As of last January, about 15% of school children were recorded as having SEND. That’s 1.3 million children, of whom a million were getting some kind of SEN support. The system is clearly stretched - and struggling to provide support to all who could benefit from it. Paradoxically, there are problems both with the over-identification of some kinds of SEND in some places and under-identification in others.
We need to get that right so that scarce resources are directed to the right children at the earliest possible point in their lives. And we need to prioritise effectively and prevent needs increasing as children get older.
SEND is an emotive issue, but if support is spread so thinly that those who most need it are missing out, then we are not being fair to these children.
With the CQC, we make joint inspections of SEND provision, covering education, health and care, area by area. And results are concerning, with significant weaknesses identified in half the areas we have inspected. Too often, poor joint commissioning is leading to fragmented responses. Local partners need to work more coherently to make better use of limited resources.
And this is an area where the problems are about more than just the level of funding. The DfE’s current review of the SEND system is very much needed, and we are contributing all our knowledge and expertise to it.
And of course, education doesn’t start at five and end at 16.
Early education makes a big difference to young children and its importance is underlined by the early years foundation stage reforms and the current consultation on the new Early Learning Goals.
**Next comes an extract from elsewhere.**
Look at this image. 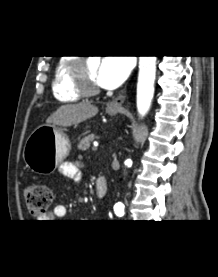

The work of nurseries and childminders is, of course, a fine balance between education and care. It’s sometimes difficult to separate the two. The tensions that sometimes bubble up in discussions in this sector are often about how far the pendulum swings one way or the other. We know that many nurseries are very good at caring for children and keeping them safe – and quite rightly. But we have always championed learning at a young age and, with the new inspection framework in place, we are seeing more discussions about what an early years curriculum should be aiming to achieve.
The early years market has changed quite a bit in recent years. The overall number of childcare places has increased. But within that, nursery chains have expanded, while the number of childminders has continued to fall.
Our recent survey of childminders leaving the job shows that there are many reasons for giving up – the most cited being cost, bureaucracy and changing personal circumstances, in that order.
Sustainable, high-quality childcare is crucial for many families – and standards are high. The vast majority of nurseries and childminders are rated good or outstanding, and that isn’t surprising, since we take prompt action to close down those that really aren’t good enough. Also, parents are extremely reluctant to send their child to a nursery or childminder that is less than good. That means poor providers generally don’t last long in the market. They either improve swiftly, close or – in the case of nurseries – get taken over by bigger organisations.
And we are seeing more and more nurseries acquired or opened by large chains. Several operate nationally and some internationally – in China and North America, as well as across Europe.
These larger organisations can bring new thinking and practice back into their English nurseries. One large chain told us that discovering how early Chinese children start learning to use chopsticks has lifted their own expectations here about young children’s ability to learn to use a knife and fork.
And now that nearly all children are in formal childcare before they start school, we have an opportunity to make sure that all children really are ready for school. Our EIF inspections so far do show that nurseries and childminders are taking the curriculum and what children are learning seriously.
Further education and skills
At the other end of the age range, the discussion of further education and skills (FES) has taken on extra significance. In 10 days, the UK will leave the European Union and start to plot its future trading relationship with Europe and the rest of the world.
Now, more than ever, we must think strategically about skills and how the further education sector is funded and encouraged to provide the right courses of the right quality.
I’m not happy that some colleges steer too many of their students towards superficially attractive courses that fill their rolls and attract funding – whether or not they open doors for the students who take them.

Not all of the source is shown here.